ABOUT THIS EXERCISE: Everything from the first line of the data below through the line that contains "zarabia na siebie" should be written out exactly, please, and nothing more; the pictures stay out.

((

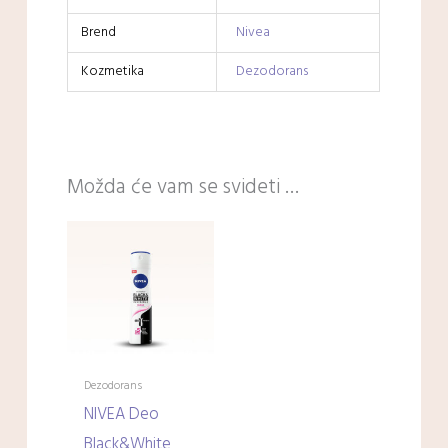
Brend
Nivea
Kozmetika
Dezodorans
Možda će vam se svideti …
Dezodorans
NIVEA Deo
Black&White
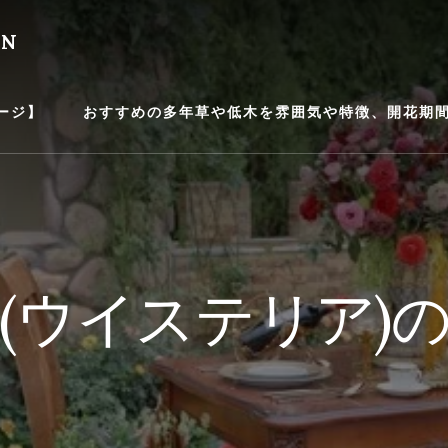
EN
ージ】
おすすめの多年草や低木を雰囲気や特徴、開花期間等
(ウイステリア)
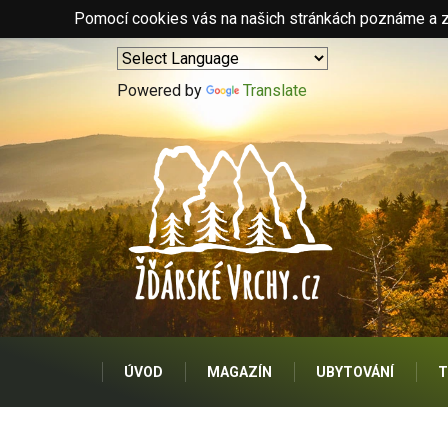
Pomocí cookies vás na našich stránkách poznáme a zo
Powered by
Translate
ÚVOD
MAGAZÍN
UBYTOVÁNÍ
T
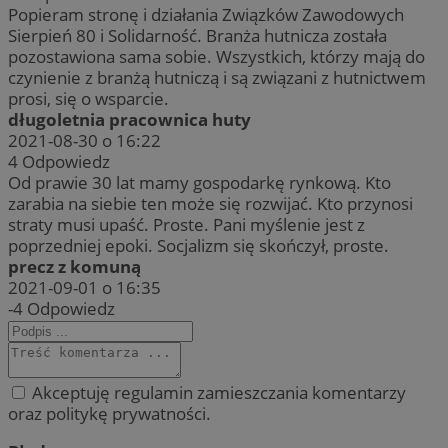
Popieram stronę i działania Związków Zawodowych
Sierpień 80 i Solidarność. Branża hutnicza została
pozostawiona sama sobie. Wszystkich, którzy mają do
czynienie z branżą hutniczą i są związani z hutnictwem
prosi, się o wsparcie.
długoletnia pracownica huty
2021-08-30 o 16:22
4
Odpowiedz
Od prawie 30 lat mamy gospodarkę rynkową. Kto
zarabia na siebie ten może się rozwijać. Kto przynosi
straty musi upaść. Proste. Pani myślenie jest z
poprzedniej epoki. Socjalizm się skończył, proste.
precz z komuną
2021-09-01 o 16:35
-4
Odpowiedz
Akceptuję regulamin zamieszczania komentarzy
oraz politykę prywatności.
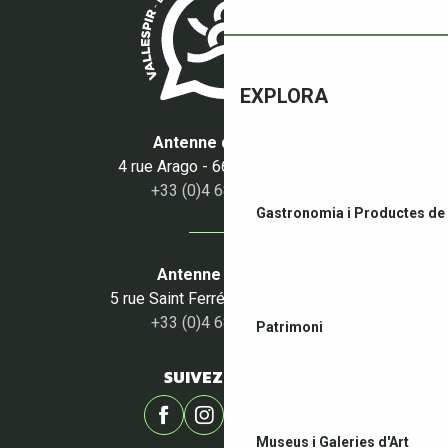
VISITES COMMENTÉES DE L'EXPOSITION "PICABIA, MÉDITE
MÉMOIRE D’ÉPOQUE - DIDIER DANISKA
LA COULEUR PREND VIE - ANJA PULY
EXPLORA
Antenne du Boulou
4 rue Arago - 66160 Le Boulou
+33 (0)4 68 87 50 95
Gastronomia i Productes de 
Antenne du Céret
5 rue Saint Ferréol - 66400 Céret
+33 (0)4 68 87 00 53
Patrimoni
SUIVEZ-NOUS !
Museus i Galeries d'Art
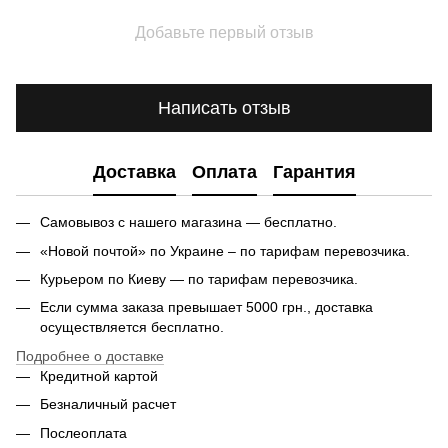
Добавьте первый отзыв
Написать отзыв
Доставка
Оплата
Гарантия
Самовывоз с нашего магазина — бесплатно.
«Новой почтой» по Украине – по тарифам перевозчика.
Курьером по Киеву — по тарифам перевозчика.
Если сумма заказа превышает 5000 грн., доставка
осуществляется бесплатно.
Подробнее о доставке
Кредитной картой
Безналичный расчет
Послеоплата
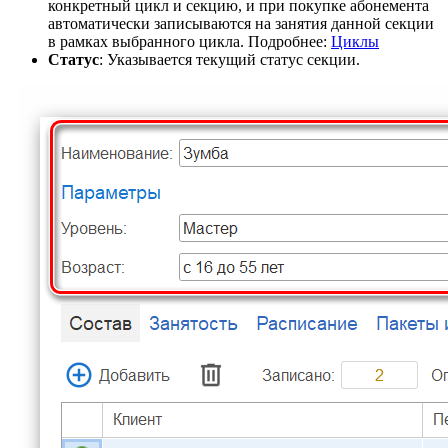
конкретный цикл и секцию, и при покупке абонемента
автоматически записываются на занятия данной секции
в рамках выбранного цикла. Подробнее:
Циклы
Статус
: Указывается текущий статус секции.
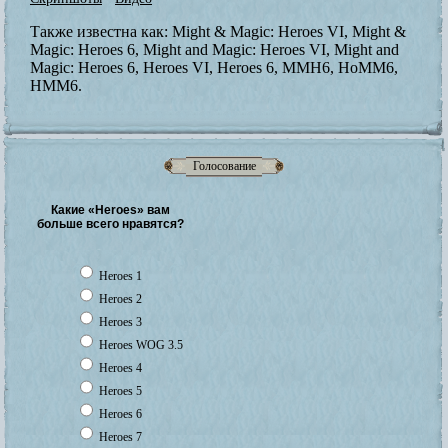
Также известна как:
Might & Magic: Heroes VI, Might &
Magic: Heroes 6, Might and Magic: Heroes VI, Might and
Magic: Heroes 6, Heroes VI, Heroes 6, MMH6, HoMM6,
HMM6.
Голосование
Какие «Heroes» вам
больше всего нравятся?
Heroes 1
Heroes 2
Heroes 3
Heroes WOG 3.5
Heroes 4
Heroes 5
Heroes 6
Heroes 7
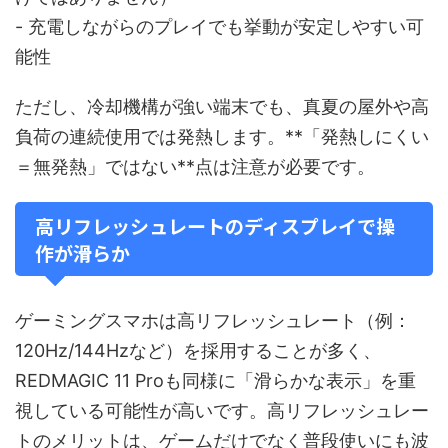
- 充電しながらのプレイでも挙動が安定しやすい可
能性
ただし、冷却機構が強い端末でも、真夏の屋外や高
負荷の連続使用では発熱します。**「発熱しにくい
＝無発熱」ではない**点は注意が必要です。
高リフレッシュレートのディスプレイで操
作が滑らか
ゲーミングスマホは高リフレッシュレート（例：
120Hz/144Hzなど）を採用することが多く、
REDMAGIC 11 Proも同様に「滑らかな表示」を重
視している可能性が高いです。高リフレッシュレー
トのメリットは、ゲームだけでなく普段使いにも波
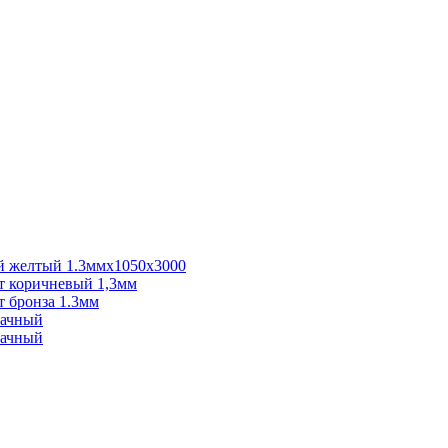
 желтый 1.3ммх1050х3000
 коричневый 1,3мм
 бронза 1.3мм
рачный
рачный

))

TASK RESPONSE:
Brend
Nivea
Kozmetika
Dezodorans
Možda će vam se svideti …
Dezodorans
NIVEA Deo
Black&White
EN
ージ】
おすすめの多年草や低木を雰囲気や特徴、開花期間等
(ウイステリア)
Pomocí cookies vás na našich stránkách poznáme a zo
Powered by
Translate
ÚVOD
MAGAZÍN
UBYTOVÁNÍ
T
Popieram stronę i działania Związków Zawodowych
Sierpień 80 i Solidarność. Branża hutnicza została
pozostawiona sama sobie. Wszystkich, którzy mają do
czynienie z branżą hutniczą i są związani z hutnictwem
prosi, się o wsparcie.
długoletnia pracownica huty
2021-08-30 o 16:22
4
Odpowiedz
Od prawie 30 lat mamy gospodarkę rynkową. Kto
zarabia na siebie ten może się rozwijać. Kto przynosi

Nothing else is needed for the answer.